- _EXERCISE DESCRIPTION_:
The data below should be printed in full, exactly, and without any of its images.

- _DATA SHOWN_:

%%

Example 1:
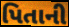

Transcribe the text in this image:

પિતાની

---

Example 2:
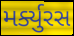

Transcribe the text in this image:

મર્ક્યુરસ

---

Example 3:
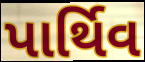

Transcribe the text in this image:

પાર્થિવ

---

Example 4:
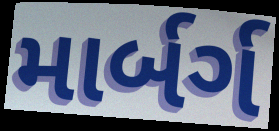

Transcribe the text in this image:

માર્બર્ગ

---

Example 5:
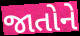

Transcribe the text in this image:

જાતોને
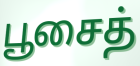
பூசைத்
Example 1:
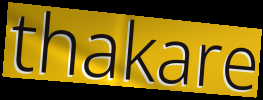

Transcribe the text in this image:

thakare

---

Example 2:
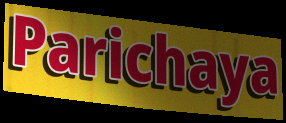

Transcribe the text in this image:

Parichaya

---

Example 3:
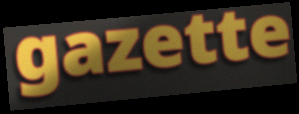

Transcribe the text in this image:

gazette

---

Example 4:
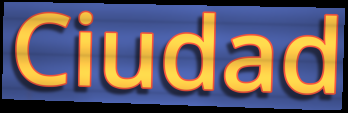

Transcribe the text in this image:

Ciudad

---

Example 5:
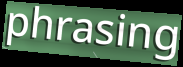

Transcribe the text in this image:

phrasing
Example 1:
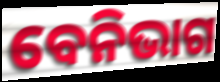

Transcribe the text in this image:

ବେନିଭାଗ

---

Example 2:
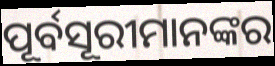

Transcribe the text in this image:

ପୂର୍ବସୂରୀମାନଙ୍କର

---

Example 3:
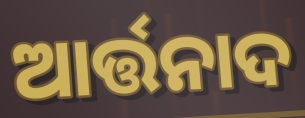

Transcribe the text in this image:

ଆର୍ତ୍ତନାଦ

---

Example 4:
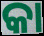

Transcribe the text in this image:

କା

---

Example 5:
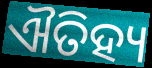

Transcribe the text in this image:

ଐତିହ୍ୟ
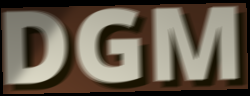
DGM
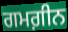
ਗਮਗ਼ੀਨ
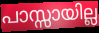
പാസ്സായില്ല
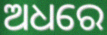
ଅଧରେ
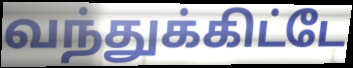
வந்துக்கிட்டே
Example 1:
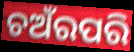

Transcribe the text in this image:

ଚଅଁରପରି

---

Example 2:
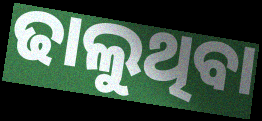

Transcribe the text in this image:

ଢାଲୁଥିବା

%%

- _REPLY_:
Example 1:

Transcribe the text in this image:

પિતાની

---

Example 2:

Transcribe the text in this image:

મર્ક્યુરસ

---

Example 3:

Transcribe the text in this image:

પાર્થિવ

---

Example 4:

Transcribe the text in this image:

માર્બર્ગ

---

Example 5:

Transcribe the text in this image:

જાતોને
பூசைத்
Example 1:

Transcribe the text in this image:

thakare

---

Example 2:

Transcribe the text in this image:

Parichaya

---

Example 3:

Transcribe the text in this image:

gazette

---

Example 4:

Transcribe the text in this image:

Ciudad

---

Example 5:

Transcribe the text in this image:

phrasing
Example 1:

Transcribe the text in this image:

ବେନିଭାଗ

---

Example 2:

Transcribe the text in this image:

ପୂର୍ବସୂରୀମାନଙ୍କର

---

Example 3:

Transcribe the text in this image:

ଆର୍ତ୍ତନାଦ

---

Example 4:

Transcribe the text in this image:

କା

---

Example 5:

Transcribe the text in this image:

ଐତିହ୍ୟ
DGM
ਗਮਗ਼ੀਨ
പാസ്സായില്ല
ଅଧରେ
வந்துக்கிட்டே
Example 1:

Transcribe the text in this image:

ଚଅଁରପରି

---

Example 2:

Transcribe the text in this image:

ଢାଲୁଥିବା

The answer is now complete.